“Did ye ever!” exclaimed the old lady, her eyes brightening as Betty dragged in the last bargain, and placed it triumphantly before her mistress. Like the Marquis of Anglesea, it had been in the wars, and with a terrible clatter, the incomparable table fell prostrate to the floor. Betty opened her great black eyes with a glance of blank astonishment, and raising her hands with a tragic air which was perfectly irresistible, exclaimed, “Mercy me, but it wants a fut!”
“A what?” screamed Jim, as he sank beside the fallen table and rolled upon the ground in a fit of irrepressible merriment; “Do, for Heaven’s sake, tell me the English for a fut. Oh dear, I shall die! Why do you make such funny purchases, Mrs. Waddel, and suffer Betty to show them off in such a funny way? You will be the death of me, indeed you will; and then, what will my Mammy say?”
To add to this ridiculous scene, Mrs. Waddel’s grey parrot, who was not the least important personage in her establishment, having been presented to her by her sailor son, fraternised with the prostrate lad, and echoed his laughter in the most outrageous manner.
“Whist, Poll! Hould yer clatter. It’s no laughing matter to lose three an’ saxpence in buying the like o’ that.”
Mrs. Waddel did not attend another auction during the month the Lyndsays occupied her lodgings. With regard to Betty Fraser, Jim picked up a page out of her history, which greatly amused Flora Lyndsay, who delighted in the study of human character. We will give it here.
Betty Fraser’s first mistress was a Highland lady, who had married and settled in Edinburgh. On her first confinement, she could fancy no one but a Highland girl to take care of the babe, when the regular nurse was employed about her own person. She therefore wrote to her mother to send her by the first vessel which sailed for Edinburgh, a good, simple-hearted girl, whom she could occasionally trust with the baby. Betty, who was a tenant’s daughter, and a humble scion of the great family tree, duly arrived by the next ship.
She was a hearty, healthy, rosy girl of fourteen, as rough as her native wilds, with a mind so free from guile that she gave a literal interpretation to everything she saw and heard.
In Canada Betty would have been considered very green. In Scotland she was regarded as a truthful, simple-hearted girl. A few weeks after the baby was born, some ladies called to see Mrs. ——. The weather was very warm, and one of them requested the neat black-eyed girl in waiting to fetch her a glass of water. Betty obeyed with a smiling face; but oh, horror of horrors, she brought the clear crystal to the lady guest in her red fist.

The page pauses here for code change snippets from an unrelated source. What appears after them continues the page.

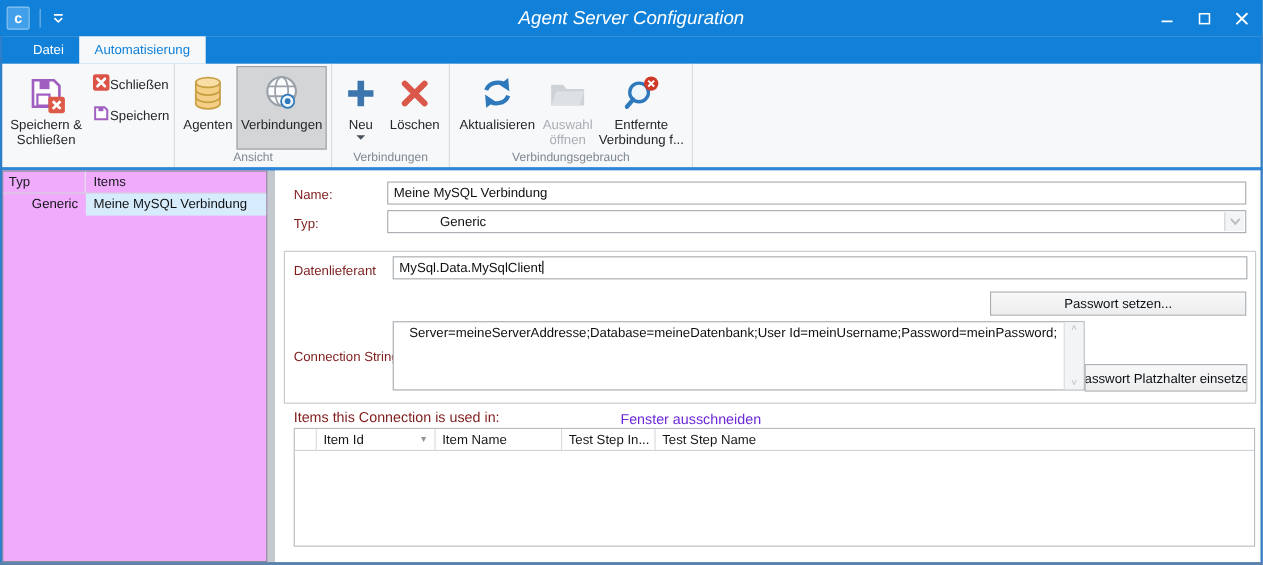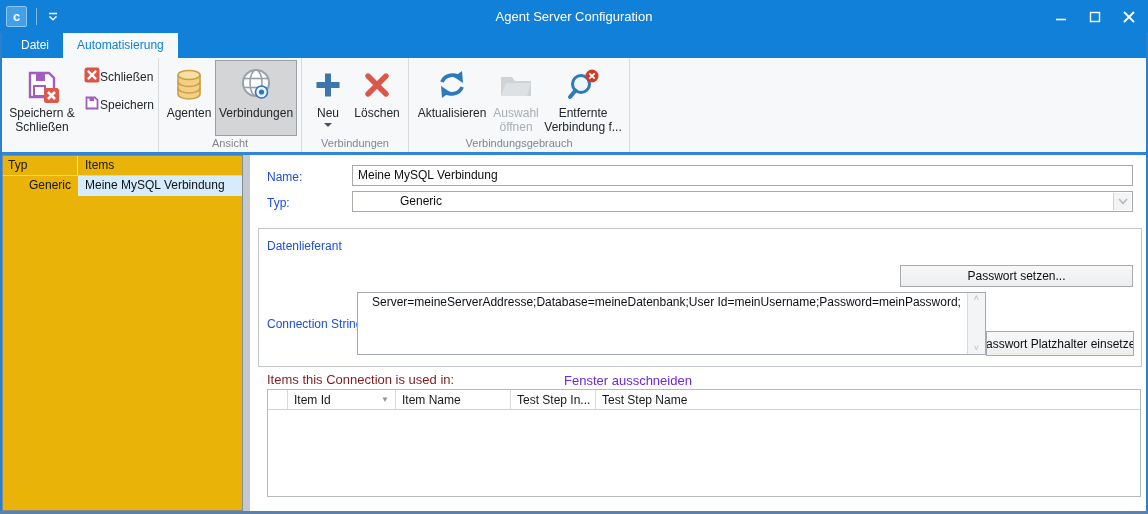--- a/index.html
+++ b/index.html
@@ -11,7 +11,7 @@
   .app-icon { position:absolute; left:6px; top:6px; width:21px; height:21px; background:#41a0e9; border:1px solid #8ec6f2; border-radius:2px; color:#fff; font-size:13px; font-weight:bold; display:flex; align-items:center; justify-content:center; }
   .qat-sep { position:absolute; left:36px; top:8px; width:1px; height:17px; background:rgba(255,255,255,.45); }
   .qat-btn { position:absolute; left:46px; top:11px; width:14px; height:12px; display:flex; align-items:center; justify-content:center; }
-  .tb-title { position:absolute; left:0; top:0; width:100%; height:33px; line-height:33px; text-align:center; color:#fff; font-size:13px; }
+  .tb-title { position:absolute; left:0; top:0; width:100%; height:33px; line-height:33px; text-align:center; color:#fff; font-size:17px;font-style:italic; }
   .win-controls { position:absolute; right:2px; top:0; height:33px; display:flex; }
   .wc-btn { width:34px; height:33px; display:flex; align-items:center; justify-content:center; }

The lady smiled, drank the water, and returned the tumbler to the black-eyed Hebe, who received it with a profound curtsy.
When the visitors were gone, Mrs. ——, who was very fond of her young clanswoman, called her to her side, and said, “Betty, let me never see you bring anything into my room in your bare hands. Always put what you are asked for on to a waiter or an ashat.”